**EXERCISE BRIEF:** Scan the records below and say how many lines include the word "versions", giving no other text.
—————
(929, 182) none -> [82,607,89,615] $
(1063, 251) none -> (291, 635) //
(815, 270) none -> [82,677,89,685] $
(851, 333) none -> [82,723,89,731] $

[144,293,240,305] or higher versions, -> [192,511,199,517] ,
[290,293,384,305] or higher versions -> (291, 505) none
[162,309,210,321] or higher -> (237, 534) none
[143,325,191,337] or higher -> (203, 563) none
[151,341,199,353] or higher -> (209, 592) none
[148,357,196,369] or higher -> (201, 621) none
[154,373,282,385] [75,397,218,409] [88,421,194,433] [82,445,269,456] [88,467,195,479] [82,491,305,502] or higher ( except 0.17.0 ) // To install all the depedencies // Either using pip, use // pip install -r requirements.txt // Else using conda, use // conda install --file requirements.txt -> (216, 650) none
—————
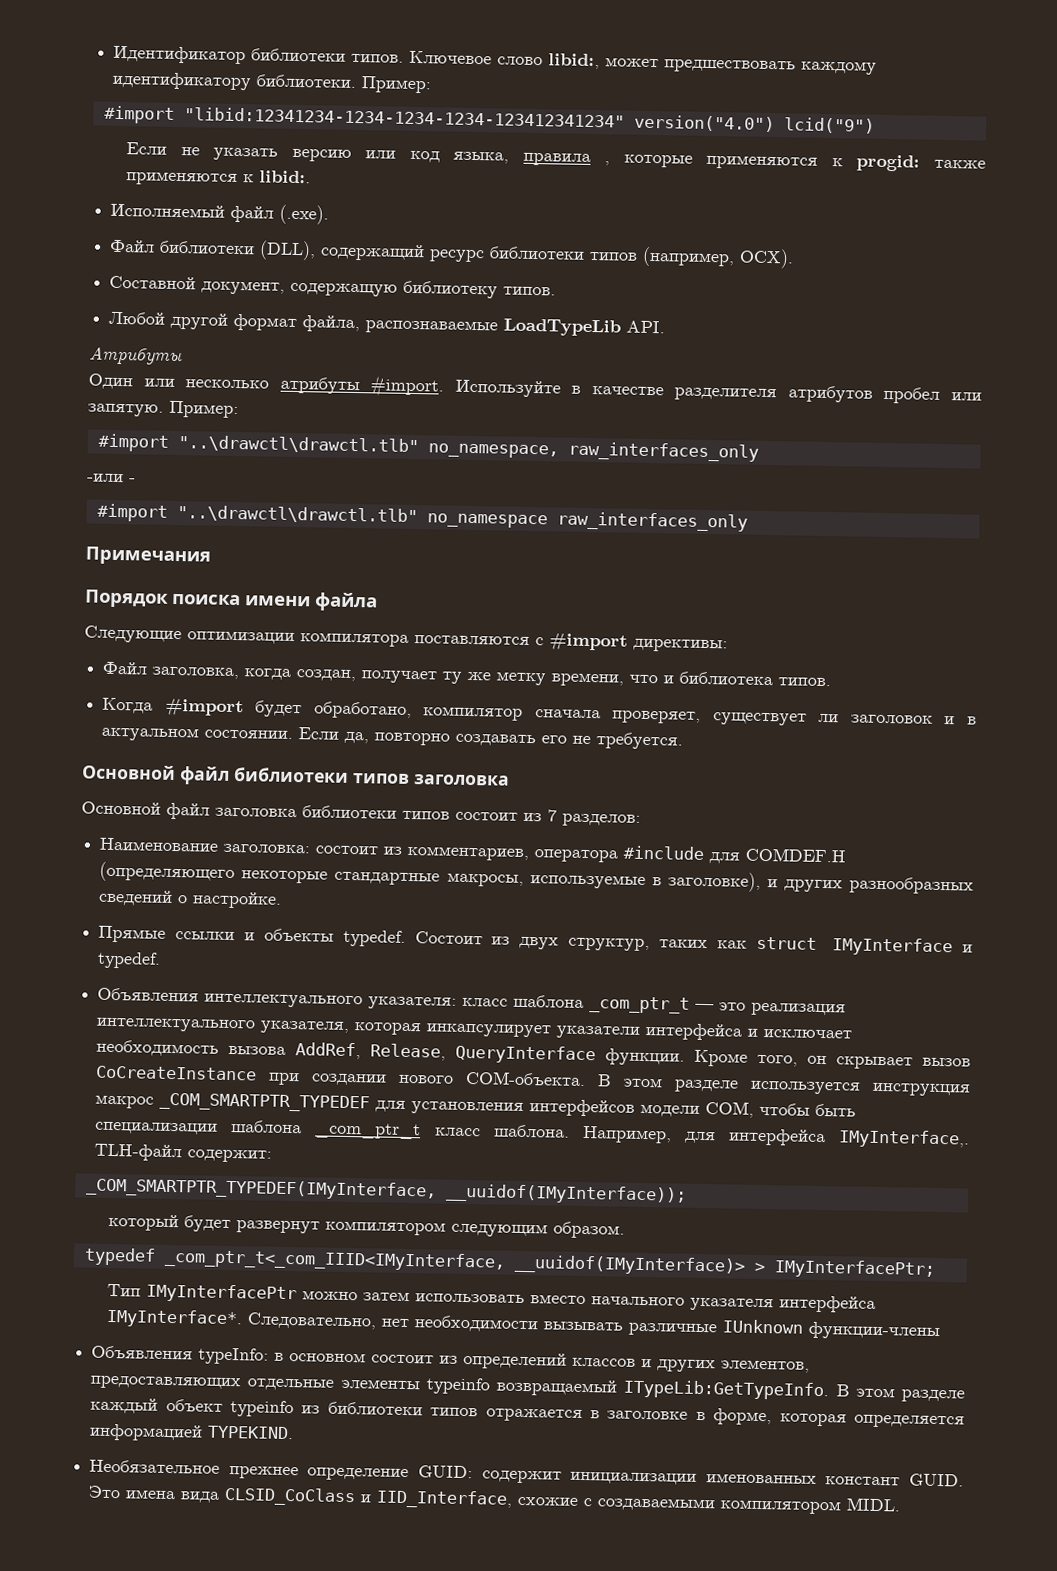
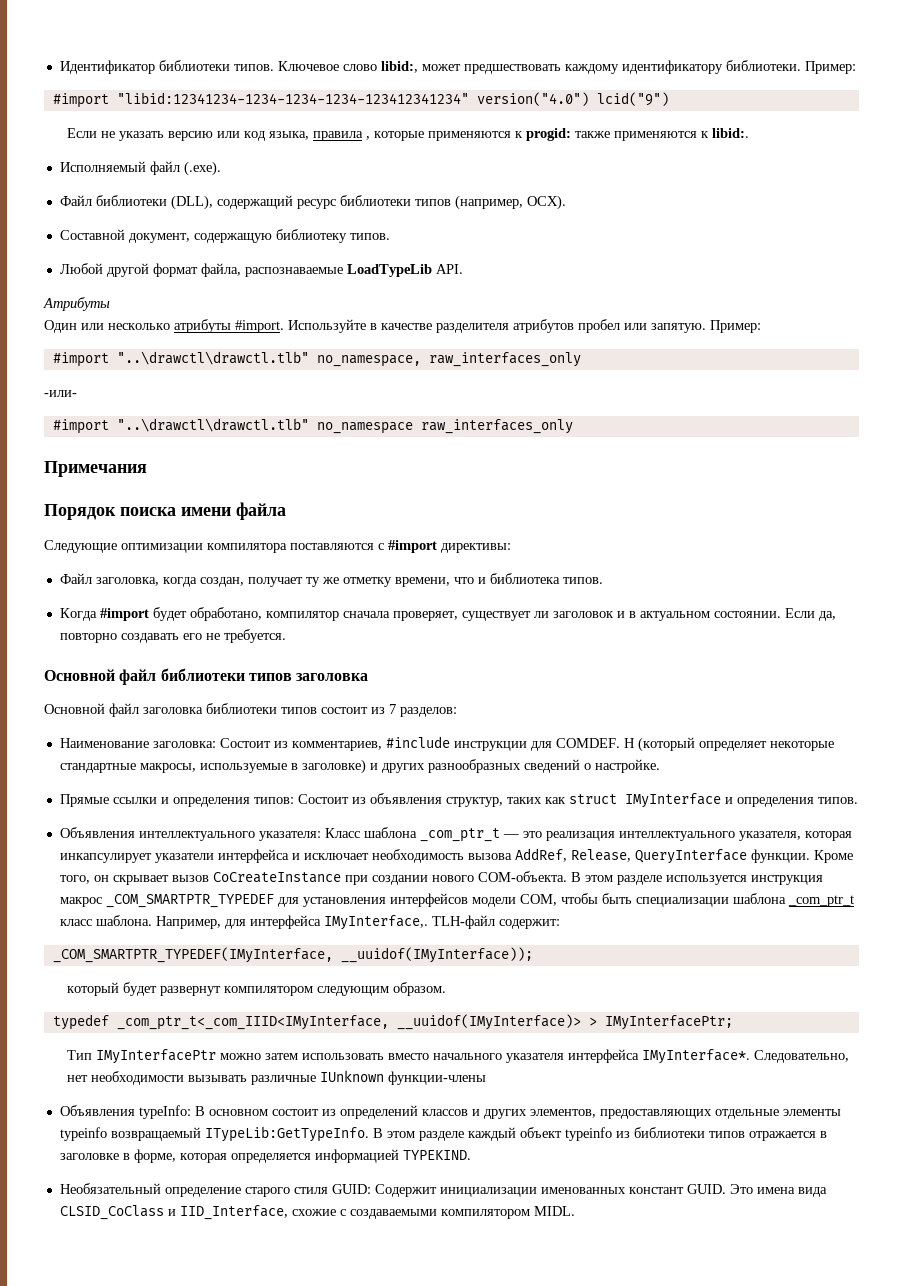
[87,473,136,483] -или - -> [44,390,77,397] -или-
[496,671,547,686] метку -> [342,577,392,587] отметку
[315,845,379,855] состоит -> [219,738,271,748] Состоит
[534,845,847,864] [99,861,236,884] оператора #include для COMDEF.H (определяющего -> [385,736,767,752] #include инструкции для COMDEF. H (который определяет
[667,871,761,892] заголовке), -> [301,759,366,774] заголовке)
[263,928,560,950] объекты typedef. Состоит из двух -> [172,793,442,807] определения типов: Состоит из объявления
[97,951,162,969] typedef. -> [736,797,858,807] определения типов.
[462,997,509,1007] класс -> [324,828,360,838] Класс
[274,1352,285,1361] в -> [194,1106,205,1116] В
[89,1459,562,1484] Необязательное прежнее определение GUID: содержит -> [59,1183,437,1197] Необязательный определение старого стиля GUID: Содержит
—————
**SOLVED PROBLEM:** 2